I knew that Adam hadn't had sex with his wife for a month. And so every single night for the past several nights I couldn't stop wondering, "Is tonight the night? Are they having sex right at this very moment?" And then images would start popping into my head of the two of them and I felt like I was going to lose my mind. So this morning when I found out they had finally had sex this very morning, I wanted to rip my hair out. I wanted to scream. I wanted to punch him. I wanted to kill her. I wanted to cry. I wanted to barf. As ridiculous as it is to say, how can you not feel betrayed when the man you are in love with has sex with his wife?
But then I took a deep breath. And then relief washed over me. Because I had been very stressed these past days.
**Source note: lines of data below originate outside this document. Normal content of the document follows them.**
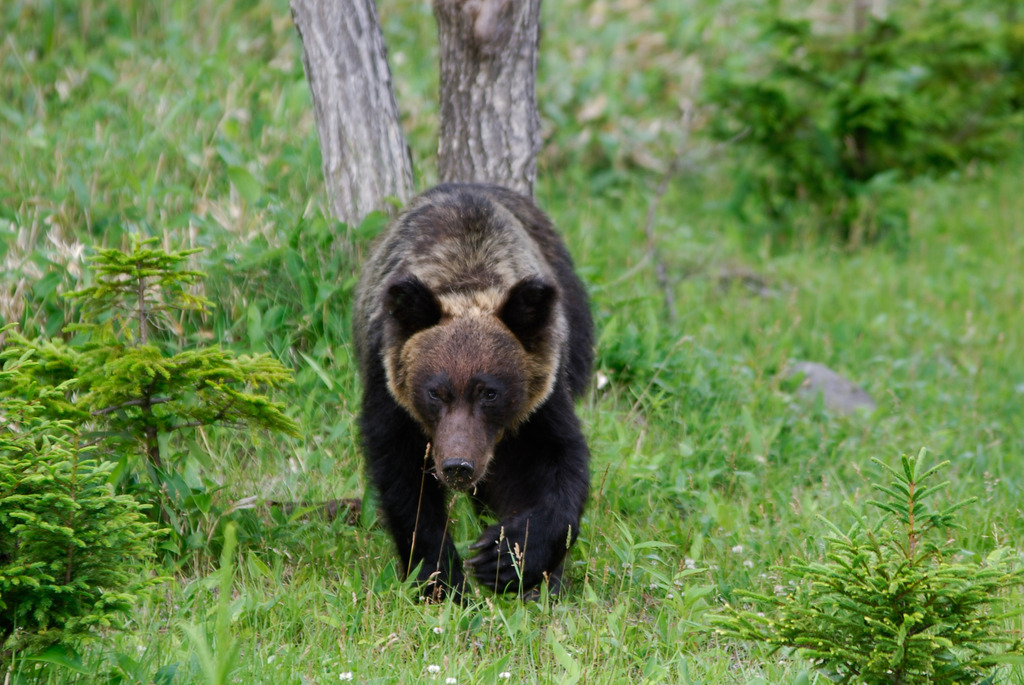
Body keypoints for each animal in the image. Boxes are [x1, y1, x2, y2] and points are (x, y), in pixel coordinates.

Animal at [352, 181, 593, 597]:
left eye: (489, 392)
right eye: (435, 391)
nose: (458, 466)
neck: (467, 276)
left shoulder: (542, 400)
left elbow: (560, 466)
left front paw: (507, 558)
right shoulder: (389, 392)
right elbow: (405, 483)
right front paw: (441, 580)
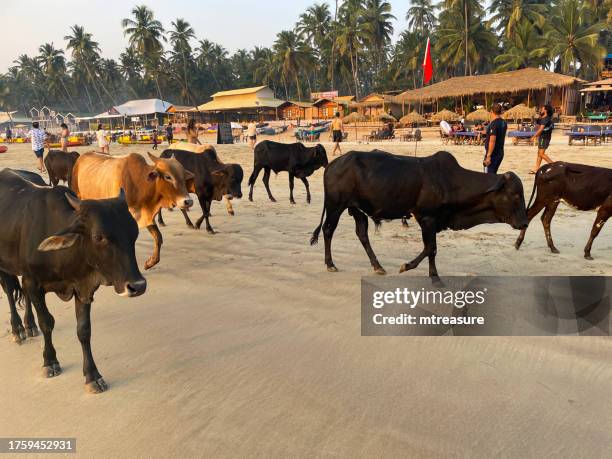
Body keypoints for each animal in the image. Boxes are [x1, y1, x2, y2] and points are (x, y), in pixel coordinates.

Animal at [0, 170, 147, 396]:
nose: (137, 286)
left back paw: (29, 325)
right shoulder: (33, 282)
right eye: (99, 237)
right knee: (9, 291)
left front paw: (92, 376)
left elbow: (84, 330)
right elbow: (47, 322)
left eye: (134, 233)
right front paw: (50, 361)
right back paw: (18, 330)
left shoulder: (83, 289)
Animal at [314, 152, 528, 280]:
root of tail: (332, 164)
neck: (451, 182)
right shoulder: (426, 218)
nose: (525, 222)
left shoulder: (432, 221)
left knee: (362, 234)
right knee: (328, 230)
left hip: (357, 210)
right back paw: (330, 264)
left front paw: (431, 274)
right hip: (335, 206)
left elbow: (431, 249)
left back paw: (377, 266)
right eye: (515, 194)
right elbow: (431, 248)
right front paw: (411, 268)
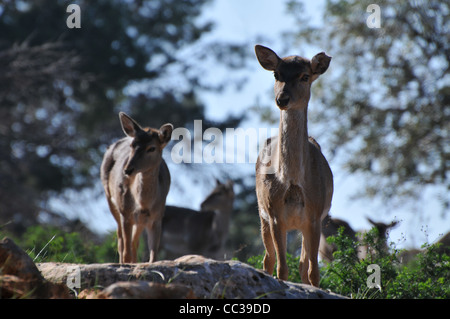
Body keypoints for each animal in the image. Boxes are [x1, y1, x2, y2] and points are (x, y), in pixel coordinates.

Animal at [101, 114, 173, 264]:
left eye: (152, 148)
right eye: (132, 145)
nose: (128, 169)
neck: (142, 204)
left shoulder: (157, 216)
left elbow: (154, 257)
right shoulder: (125, 212)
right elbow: (126, 251)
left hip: (140, 221)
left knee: (135, 242)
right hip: (110, 199)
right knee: (121, 241)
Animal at [253, 45, 334, 288]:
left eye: (305, 76)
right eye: (276, 74)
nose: (282, 98)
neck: (293, 181)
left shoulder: (315, 215)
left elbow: (313, 272)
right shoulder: (274, 212)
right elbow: (282, 268)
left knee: (303, 265)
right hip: (262, 215)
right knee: (268, 259)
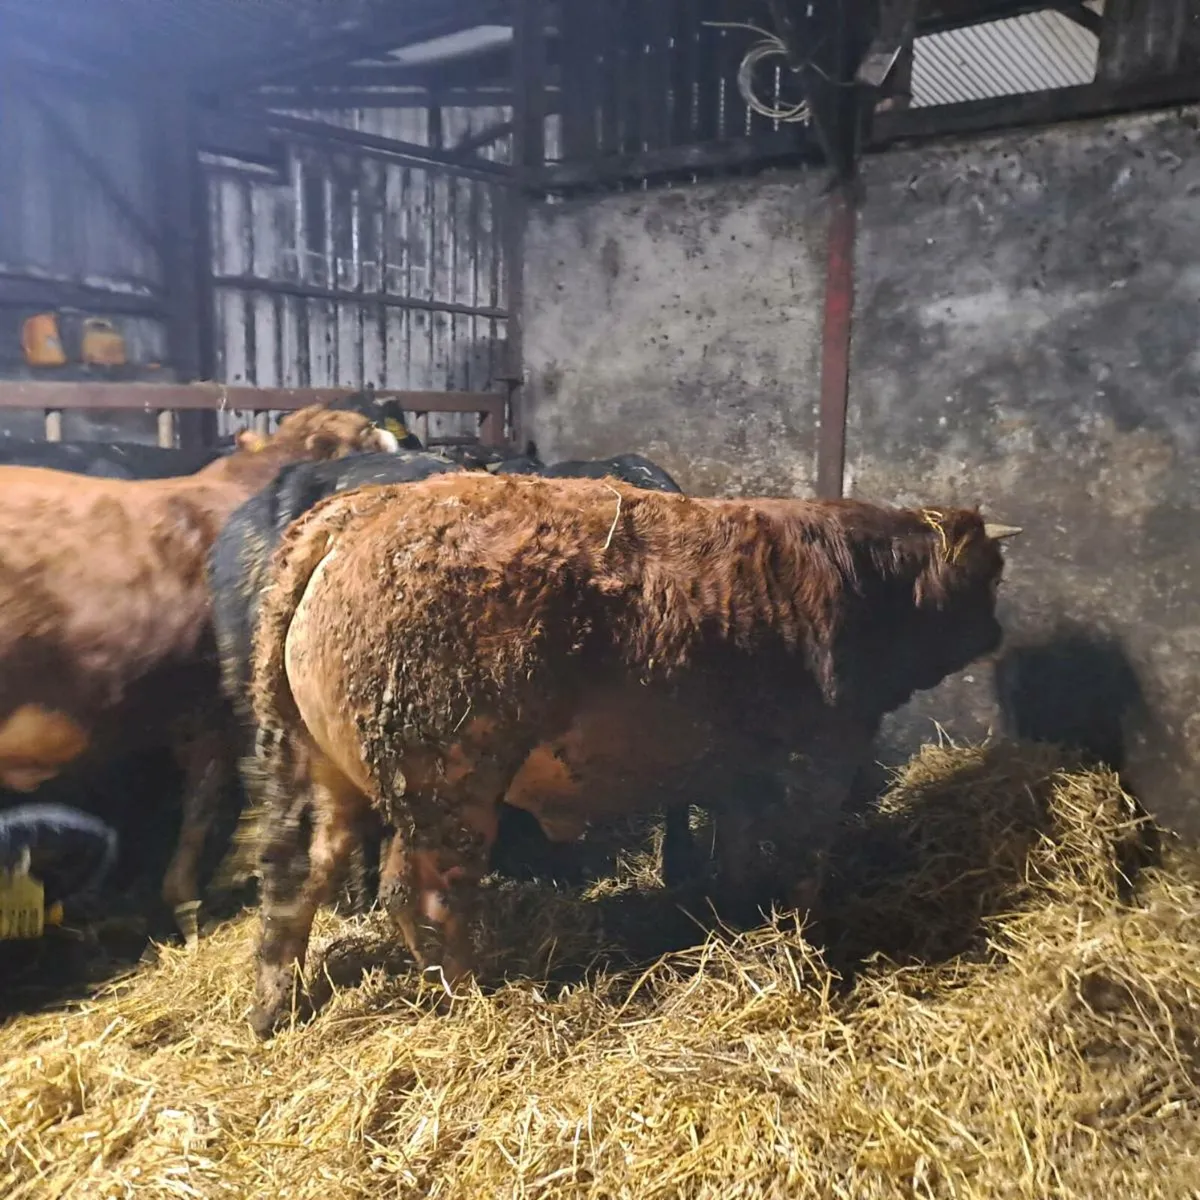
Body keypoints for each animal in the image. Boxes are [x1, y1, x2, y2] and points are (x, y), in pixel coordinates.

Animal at [245, 473, 1019, 1035]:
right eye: (991, 574)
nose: (997, 633)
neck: (859, 581)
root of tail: (358, 511)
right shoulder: (818, 759)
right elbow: (801, 865)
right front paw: (805, 950)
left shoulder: (740, 774)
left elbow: (739, 855)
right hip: (448, 775)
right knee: (423, 892)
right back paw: (472, 997)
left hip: (315, 766)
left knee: (296, 872)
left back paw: (272, 1006)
I know Adam's wife isn't happy with their lack of sex life, and I don't want her to get suspicious of why their sex life is lacking, so his not having sex with her was stressing me out. I also know Adam gets stressed when his wife is unhappy about something related to their marriage because he really struggles internally with the idea that he is being a bad husband, so knowing that he was undoubtably stressed about not having sex with her was stressing me out. And of course I have been incessantly wondering when they would have sex because I knew it would be any minute now, and this unknown was constantly causing me stress. So once my immediate reaction of seeing red and wanting to barf had passed, I was unbelievably relieved that they had finally had sex. Because now we have bought ourselves a few weeks of freedom from the spousal sex torture. (I have had sex with my husband extremely recently also, which Adam knows.)
But still, we don't know how to navigate this topic of spousal sex. We still struggle with what the rules should be. Do we tell each other? Do we ask? If one of us asks, does the other one respond? Seriously, what the hell do we do??
This morning I suggested that maybe we should decide to have sex on the same day. For instance, in a few weeks, we will say, "Ok, tomorrow is Sex with Spouse Day." That way we are on equal footing. We will both be sitting there the entire day wondering when the other one will be doing it, and hoping it's totally lame meaningless sex, and hoping it lasts one minute, and hoping the other gets no enjoyment out of it, and on and on and on with the crazy thoughts. But we'll know we are both dealing with the same torture and that we're in it together. And we'll both know that the next day it will be over and we can breathe again for a few more weeks.
But even this solution isn't perfect. What if my husband tries to have sex with me before then? What if his wife does? We can't exactly turn them down. So do we just keep that a secret from each other? Even though we keep nothing from each other? Or are we open about it even though it will cause the other one pain?
And so I wonder...will we ever get used to spousal sex? Will we ever get to a point where it won't torment us? I just dont know.